● **BRIEF**
Retype the items word for word, from the first line of the items through the line containing "Dot at: (275, 243)", with both ends included.

● **DATASET CONTENT**
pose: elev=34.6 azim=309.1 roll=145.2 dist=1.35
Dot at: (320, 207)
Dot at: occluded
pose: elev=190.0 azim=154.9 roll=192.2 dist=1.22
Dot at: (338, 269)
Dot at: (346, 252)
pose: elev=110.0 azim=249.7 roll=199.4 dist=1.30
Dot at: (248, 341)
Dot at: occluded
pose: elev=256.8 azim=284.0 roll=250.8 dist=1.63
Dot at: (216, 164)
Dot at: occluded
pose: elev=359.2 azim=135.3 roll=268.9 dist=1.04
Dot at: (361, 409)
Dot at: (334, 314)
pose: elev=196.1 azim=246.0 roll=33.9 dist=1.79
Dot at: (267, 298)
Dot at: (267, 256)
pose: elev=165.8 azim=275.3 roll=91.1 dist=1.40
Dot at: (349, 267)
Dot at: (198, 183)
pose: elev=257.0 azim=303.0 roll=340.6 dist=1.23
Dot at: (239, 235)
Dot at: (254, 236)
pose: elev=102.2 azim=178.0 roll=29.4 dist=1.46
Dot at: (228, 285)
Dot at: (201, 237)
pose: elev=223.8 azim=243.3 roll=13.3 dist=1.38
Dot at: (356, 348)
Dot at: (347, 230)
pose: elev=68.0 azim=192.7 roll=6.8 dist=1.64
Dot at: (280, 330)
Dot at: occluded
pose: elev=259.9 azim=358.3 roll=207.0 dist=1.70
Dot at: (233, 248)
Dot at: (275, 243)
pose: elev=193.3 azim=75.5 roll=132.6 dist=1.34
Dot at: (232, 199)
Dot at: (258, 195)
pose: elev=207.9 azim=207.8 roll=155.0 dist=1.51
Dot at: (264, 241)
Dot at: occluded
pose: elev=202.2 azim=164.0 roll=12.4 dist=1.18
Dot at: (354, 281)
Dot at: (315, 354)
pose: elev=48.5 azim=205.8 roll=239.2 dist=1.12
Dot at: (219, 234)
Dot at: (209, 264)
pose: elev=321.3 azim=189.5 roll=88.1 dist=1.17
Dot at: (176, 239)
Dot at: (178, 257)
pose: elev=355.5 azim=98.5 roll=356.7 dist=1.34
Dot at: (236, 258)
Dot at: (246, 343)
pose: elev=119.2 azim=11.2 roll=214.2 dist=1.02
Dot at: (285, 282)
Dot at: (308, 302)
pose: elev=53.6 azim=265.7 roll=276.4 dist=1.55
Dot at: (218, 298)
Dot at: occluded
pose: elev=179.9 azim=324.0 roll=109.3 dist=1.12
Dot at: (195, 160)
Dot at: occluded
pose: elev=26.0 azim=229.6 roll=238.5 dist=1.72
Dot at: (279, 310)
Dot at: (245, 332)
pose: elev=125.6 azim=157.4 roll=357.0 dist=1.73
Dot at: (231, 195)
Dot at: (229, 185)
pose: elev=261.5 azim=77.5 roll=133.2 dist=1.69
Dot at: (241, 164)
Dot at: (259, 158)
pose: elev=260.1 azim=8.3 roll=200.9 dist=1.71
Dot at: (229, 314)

● **EXERCISE RESPONSE**
pose: elev=34.6 azim=309.1 roll=145.2 dist=1.35
Dot at: (320, 207)
Dot at: occluded
pose: elev=190.0 azim=154.9 roll=192.2 dist=1.22
Dot at: (338, 269)
Dot at: (346, 252)
pose: elev=110.0 azim=249.7 roll=199.4 dist=1.30
Dot at: (248, 341)
Dot at: occluded
pose: elev=256.8 azim=284.0 roll=250.8 dist=1.63
Dot at: (216, 164)
Dot at: occluded
pose: elev=359.2 azim=135.3 roll=268.9 dist=1.04
Dot at: (361, 409)
Dot at: (334, 314)
pose: elev=196.1 azim=246.0 roll=33.9 dist=1.79
Dot at: (267, 298)
Dot at: (267, 256)
pose: elev=165.8 azim=275.3 roll=91.1 dist=1.40
Dot at: (349, 267)
Dot at: (198, 183)
pose: elev=257.0 azim=303.0 roll=340.6 dist=1.23
Dot at: (239, 235)
Dot at: (254, 236)
pose: elev=102.2 azim=178.0 roll=29.4 dist=1.46
Dot at: (228, 285)
Dot at: (201, 237)
pose: elev=223.8 azim=243.3 roll=13.3 dist=1.38
Dot at: (356, 348)
Dot at: (347, 230)
pose: elev=68.0 azim=192.7 roll=6.8 dist=1.64
Dot at: (280, 330)
Dot at: occluded
pose: elev=259.9 azim=358.3 roll=207.0 dist=1.70
Dot at: (233, 248)
Dot at: (275, 243)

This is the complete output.